Robot Learned to Mimic Human’s Actions Thanks to Deep Learning

Robot Learned to Mimic Human’s Actions Thanks to Deep Learning

human's actions

This post is also available in: heעברית (Hebrew)

Researchers have created a deep-learning system that can teach a robot simply by observing a human’s actions. Developed by Nvidia, the system is designed to enhance communication between humans and robots and at the same time further research that will enable people to work alongside robots seamlessly.  With demonstrations, a user can communicate a task to the robot and provide clues as to how to best perform the task, says the research.

Using NVIDIA TITAN X GPUs, the researchers trained a sequence of neural networks to perform duties associated with perception, program generation, and program execution.
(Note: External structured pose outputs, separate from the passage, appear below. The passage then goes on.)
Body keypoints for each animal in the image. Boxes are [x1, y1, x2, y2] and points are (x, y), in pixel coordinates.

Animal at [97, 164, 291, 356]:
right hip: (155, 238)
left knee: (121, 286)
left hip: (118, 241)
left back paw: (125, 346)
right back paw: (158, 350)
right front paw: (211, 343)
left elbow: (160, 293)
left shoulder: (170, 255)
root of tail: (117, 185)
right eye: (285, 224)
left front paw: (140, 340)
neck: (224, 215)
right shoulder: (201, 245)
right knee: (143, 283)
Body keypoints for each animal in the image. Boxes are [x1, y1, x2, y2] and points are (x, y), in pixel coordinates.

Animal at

As a result, the robot was able to learn a task from a single demonstration in the real world.

Once the robot sees a task, it generates a human-readable description of the steps necessary to re-perform the task, according to Nvidia developer website.
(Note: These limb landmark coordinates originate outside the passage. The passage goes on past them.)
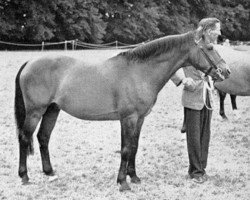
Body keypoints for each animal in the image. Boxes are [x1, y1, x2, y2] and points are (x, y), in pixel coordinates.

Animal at [14, 30, 230, 191]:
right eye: (210, 47)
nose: (226, 71)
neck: (139, 72)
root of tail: (29, 63)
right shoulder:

The key to achieving this capability is leveraging the power of synthetic data to train the neural networks. Current approaches to training neural networks require large amounts of labeled training data, which is a serious bottleneck in these systems.  With synthetic data generation, an almost infinite amount of labeled training data can be produced with very little effort.

This is also the first time an image-centric domain randomization approach has been used on a robot. Domain randomization is a technique to produce synthetic data with large amounts of diversity, which then fools the perception network into seeing the real-world data as simply another variation of its training data. The researchers chose to process the data in an image-centric manner to ensure that the networks are not dependent on the camera or environment.

The team says they will continue to explore the use of synthetic training data for robotics manipulation to extend the capabilities of their method to additional scenarios.